[Collection entries]
"""

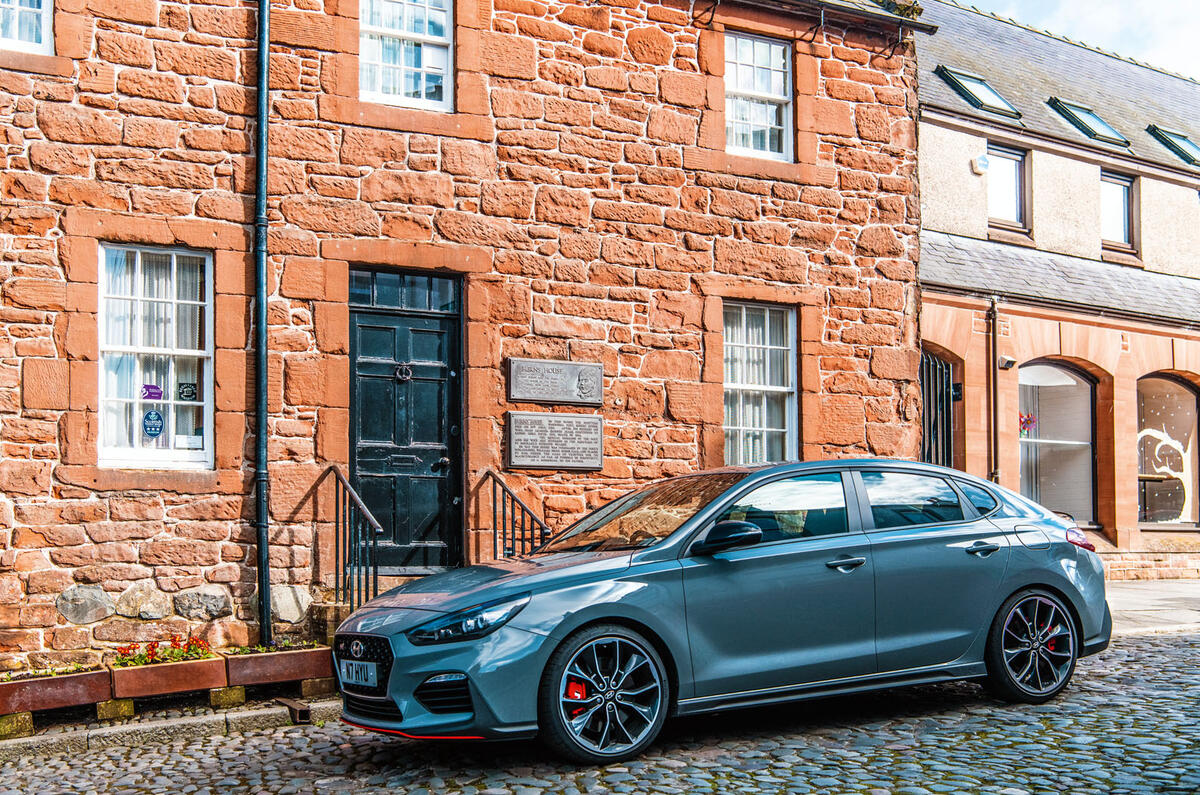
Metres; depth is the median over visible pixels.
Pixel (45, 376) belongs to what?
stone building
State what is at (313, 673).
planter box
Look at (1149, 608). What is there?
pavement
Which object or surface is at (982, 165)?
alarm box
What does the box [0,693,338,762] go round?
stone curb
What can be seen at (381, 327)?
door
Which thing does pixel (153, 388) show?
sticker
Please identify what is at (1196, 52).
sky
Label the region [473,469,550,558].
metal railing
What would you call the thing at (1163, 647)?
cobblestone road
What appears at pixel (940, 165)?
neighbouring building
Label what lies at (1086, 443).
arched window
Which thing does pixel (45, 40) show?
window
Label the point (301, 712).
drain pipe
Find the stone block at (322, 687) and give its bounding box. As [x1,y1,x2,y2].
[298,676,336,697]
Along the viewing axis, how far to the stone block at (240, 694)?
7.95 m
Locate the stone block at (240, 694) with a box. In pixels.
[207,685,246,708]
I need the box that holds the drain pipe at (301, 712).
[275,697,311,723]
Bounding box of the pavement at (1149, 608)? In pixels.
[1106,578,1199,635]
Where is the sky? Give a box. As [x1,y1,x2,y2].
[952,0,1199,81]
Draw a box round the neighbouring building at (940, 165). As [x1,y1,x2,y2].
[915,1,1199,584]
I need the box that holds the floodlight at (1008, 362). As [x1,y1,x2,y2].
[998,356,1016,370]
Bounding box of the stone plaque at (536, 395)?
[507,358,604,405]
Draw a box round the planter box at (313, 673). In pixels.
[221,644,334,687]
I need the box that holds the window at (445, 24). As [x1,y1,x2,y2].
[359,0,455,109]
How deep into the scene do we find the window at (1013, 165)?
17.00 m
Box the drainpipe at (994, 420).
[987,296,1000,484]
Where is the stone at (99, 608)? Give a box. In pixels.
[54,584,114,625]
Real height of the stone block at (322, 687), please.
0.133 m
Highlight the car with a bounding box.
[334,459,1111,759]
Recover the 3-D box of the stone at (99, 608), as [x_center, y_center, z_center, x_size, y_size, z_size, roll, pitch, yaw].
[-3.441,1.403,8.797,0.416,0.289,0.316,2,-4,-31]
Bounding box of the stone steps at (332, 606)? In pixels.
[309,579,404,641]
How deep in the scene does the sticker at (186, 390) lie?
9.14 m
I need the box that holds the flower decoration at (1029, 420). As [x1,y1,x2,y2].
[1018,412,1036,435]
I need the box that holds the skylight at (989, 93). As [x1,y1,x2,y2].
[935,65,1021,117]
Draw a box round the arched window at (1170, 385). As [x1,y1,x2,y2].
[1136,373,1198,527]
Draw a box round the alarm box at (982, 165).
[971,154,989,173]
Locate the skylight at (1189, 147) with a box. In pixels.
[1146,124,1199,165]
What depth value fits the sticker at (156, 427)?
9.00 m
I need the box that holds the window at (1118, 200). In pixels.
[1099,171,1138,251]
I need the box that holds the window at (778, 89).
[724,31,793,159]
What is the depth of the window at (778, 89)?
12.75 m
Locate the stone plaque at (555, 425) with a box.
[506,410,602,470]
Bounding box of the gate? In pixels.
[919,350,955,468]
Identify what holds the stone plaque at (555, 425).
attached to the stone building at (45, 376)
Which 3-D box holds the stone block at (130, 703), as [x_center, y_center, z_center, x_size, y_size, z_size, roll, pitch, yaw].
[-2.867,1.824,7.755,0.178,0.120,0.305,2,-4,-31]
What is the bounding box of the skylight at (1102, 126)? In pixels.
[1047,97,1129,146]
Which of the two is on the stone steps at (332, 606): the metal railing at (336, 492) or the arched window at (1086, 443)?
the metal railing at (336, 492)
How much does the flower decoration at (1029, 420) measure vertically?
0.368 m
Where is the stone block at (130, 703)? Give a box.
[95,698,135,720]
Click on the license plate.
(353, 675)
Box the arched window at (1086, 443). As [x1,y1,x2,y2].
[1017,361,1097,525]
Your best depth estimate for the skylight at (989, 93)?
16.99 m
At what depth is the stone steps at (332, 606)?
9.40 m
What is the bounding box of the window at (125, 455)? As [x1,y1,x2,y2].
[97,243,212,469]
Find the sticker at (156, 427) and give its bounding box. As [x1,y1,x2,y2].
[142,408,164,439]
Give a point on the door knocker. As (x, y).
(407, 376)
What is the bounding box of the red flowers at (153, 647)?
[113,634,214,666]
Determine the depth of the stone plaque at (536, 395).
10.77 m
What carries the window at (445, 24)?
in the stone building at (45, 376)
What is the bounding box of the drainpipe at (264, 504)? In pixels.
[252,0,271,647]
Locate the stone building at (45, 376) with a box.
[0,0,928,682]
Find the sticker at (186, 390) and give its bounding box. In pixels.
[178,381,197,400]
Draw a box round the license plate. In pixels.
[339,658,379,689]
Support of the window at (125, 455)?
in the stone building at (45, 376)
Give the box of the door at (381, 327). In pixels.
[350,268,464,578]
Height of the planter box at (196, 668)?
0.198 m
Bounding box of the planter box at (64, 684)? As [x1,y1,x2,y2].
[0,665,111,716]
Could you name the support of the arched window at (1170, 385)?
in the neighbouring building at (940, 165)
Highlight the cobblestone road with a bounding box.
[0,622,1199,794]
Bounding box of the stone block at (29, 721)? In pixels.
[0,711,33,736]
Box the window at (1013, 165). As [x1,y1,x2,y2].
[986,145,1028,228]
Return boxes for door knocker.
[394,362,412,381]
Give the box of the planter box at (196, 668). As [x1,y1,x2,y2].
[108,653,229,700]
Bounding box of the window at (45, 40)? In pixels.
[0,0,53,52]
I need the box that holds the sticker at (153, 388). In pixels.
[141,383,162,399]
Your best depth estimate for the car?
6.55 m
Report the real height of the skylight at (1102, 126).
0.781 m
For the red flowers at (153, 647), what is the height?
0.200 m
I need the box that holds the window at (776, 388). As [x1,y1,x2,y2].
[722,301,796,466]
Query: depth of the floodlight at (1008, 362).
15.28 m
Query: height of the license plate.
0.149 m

"""

● **WHAT YOU NEED TO DO**:
Exact copies of the entries above are needed, without their pictures.

● **EXERCISE ANSWER**:
Metres; depth is the median over visible pixels.
Pixel (45, 376) belongs to what?
stone building
State what is at (313, 673).
planter box
Look at (1149, 608). What is there?
pavement
Which object or surface is at (982, 165)?
alarm box
What does the box [0,693,338,762] go round?
stone curb
What can be seen at (381, 327)?
door
Which thing does pixel (153, 388) show?
sticker
Please identify what is at (1196, 52).
sky
Label the region [473,469,550,558].
metal railing
What would you call the thing at (1163, 647)?
cobblestone road
What appears at pixel (940, 165)?
neighbouring building
Label what lies at (1086, 443).
arched window
Which thing does pixel (45, 40) show?
window
Label the point (301, 712).
drain pipe
Find the stone block at (322, 687) and give its bounding box. As [x1,y1,x2,y2].
[298,676,336,697]
Along the viewing axis, how far to the stone block at (240, 694)?
7.95 m
Locate the stone block at (240, 694) with a box. In pixels.
[207,685,246,708]
I need the box that holds the drain pipe at (301, 712).
[275,697,311,723]
Bounding box of the pavement at (1149, 608)? In pixels.
[1106,578,1199,635]
Where is the sky? Give a box. As [x1,y1,x2,y2].
[952,0,1199,81]
Draw a box round the neighbouring building at (940, 165). As [x1,y1,x2,y2].
[915,1,1199,584]
I need the box that holds the floodlight at (1008, 362). As [x1,y1,x2,y2].
[998,356,1016,370]
Bounding box of the stone plaque at (536, 395)?
[507,358,604,405]
Draw a box round the planter box at (313, 673). In pixels.
[221,644,334,687]
I need the box that holds the window at (445, 24). As [x1,y1,x2,y2].
[359,0,455,109]
How deep into the scene do we find the window at (1013, 165)?
17.00 m
Box the drainpipe at (994, 420).
[987,296,1000,484]
Where is the stone at (99, 608)? Give a box. In pixels.
[54,584,114,625]
Real height of the stone block at (322, 687), please.
0.133 m
Highlight the car with a bounding box.
[334,459,1111,759]
Recover the 3-D box of the stone at (99, 608), as [x_center, y_center, z_center, x_size, y_size, z_size, roll, pitch, yaw].
[-3.441,1.403,8.797,0.416,0.289,0.316,2,-4,-31]
Bounding box of the stone steps at (332, 606)? In pixels.
[309,579,404,641]
How deep in the scene does the sticker at (186, 390) lie?
9.14 m
I need the box that holds the flower decoration at (1029, 420). As [x1,y1,x2,y2].
[1018,412,1036,435]
I need the box that holds the skylight at (989, 93). As [x1,y1,x2,y2].
[935,65,1021,117]
Draw a box round the arched window at (1170, 385). As [x1,y1,x2,y2].
[1136,373,1198,527]
Draw a box round the alarm box at (982, 165).
[971,154,989,173]
Locate the skylight at (1189, 147) with a box. In pixels.
[1146,124,1199,165]
What depth value fits the sticker at (156, 427)?
9.00 m
I need the box that holds the window at (1118, 200). In pixels.
[1099,171,1138,251]
I need the box that holds the window at (778, 89).
[724,31,793,159]
What is the depth of the window at (778, 89)?
12.75 m
Locate the stone plaque at (555, 425) with a box.
[506,410,602,470]
Bounding box of the gate? In pixels.
[919,350,955,468]
Identify what holds the stone plaque at (555, 425).
attached to the stone building at (45, 376)
Which 3-D box holds the stone block at (130, 703), as [x_center, y_center, z_center, x_size, y_size, z_size, roll, pitch, yaw].
[-2.867,1.824,7.755,0.178,0.120,0.305,2,-4,-31]
What is the bounding box of the skylight at (1102, 126)? In pixels.
[1047,97,1129,146]
Which of the two is on the stone steps at (332, 606): the metal railing at (336, 492) or the arched window at (1086, 443)?
the metal railing at (336, 492)
How much does the flower decoration at (1029, 420) measure vertically?
0.368 m
Where is the stone block at (130, 703)? Give a box.
[95,698,135,720]
Click on the license plate.
(353, 675)
Box the arched window at (1086, 443). As [x1,y1,x2,y2].
[1017,361,1097,525]
Your best depth estimate for the skylight at (989, 93)?
16.99 m
At what depth is the stone steps at (332, 606)?
9.40 m
What is the bounding box of the window at (125, 455)? As [x1,y1,x2,y2].
[97,243,212,469]
Find the sticker at (156, 427) and give its bounding box. As [x1,y1,x2,y2].
[142,408,164,439]
Give a point on the door knocker. As (x, y).
(407, 376)
What is the bounding box of the red flowers at (153, 647)?
[113,634,214,666]
Determine the depth of the stone plaque at (536, 395).
10.77 m
What carries the window at (445, 24)?
in the stone building at (45, 376)
What is the bounding box of the drainpipe at (264, 504)? In pixels.
[252,0,271,647]
Locate the stone building at (45, 376) with a box.
[0,0,928,682]
Find the sticker at (186, 390) and give its bounding box. In pixels.
[178,381,197,400]
Draw a box round the license plate. In pixels.
[339,658,379,689]
Support of the window at (125, 455)?
in the stone building at (45, 376)
Give the box of the door at (381, 327). In pixels.
[350,268,464,578]
Height of the planter box at (196, 668)?
0.198 m
Bounding box of the planter box at (64, 684)? As [x1,y1,x2,y2].
[0,665,111,716]
Could you name the support of the arched window at (1170, 385)?
in the neighbouring building at (940, 165)
Highlight the cobblestone road with a bounding box.
[0,622,1199,794]
Bounding box of the stone block at (29, 721)? In pixels.
[0,711,33,736]
Box the window at (1013, 165). As [x1,y1,x2,y2].
[986,145,1028,228]
Return boxes for door knocker.
[394,362,412,381]
Give the box of the planter box at (196, 668). As [x1,y1,x2,y2].
[108,653,229,700]
Bounding box of the window at (45, 40)? In pixels.
[0,0,53,52]
I need the box that holds the sticker at (153, 388). In pixels.
[141,383,162,399]
Your best depth estimate for the car?
6.55 m
Report the real height of the skylight at (1102, 126).
0.781 m
For the red flowers at (153, 647), what is the height?
0.200 m
I need the box that holds the window at (776, 388). As [x1,y1,x2,y2].
[722,301,796,466]
Query: depth of the floodlight at (1008, 362).
15.28 m
Query: height of the license plate.
0.149 m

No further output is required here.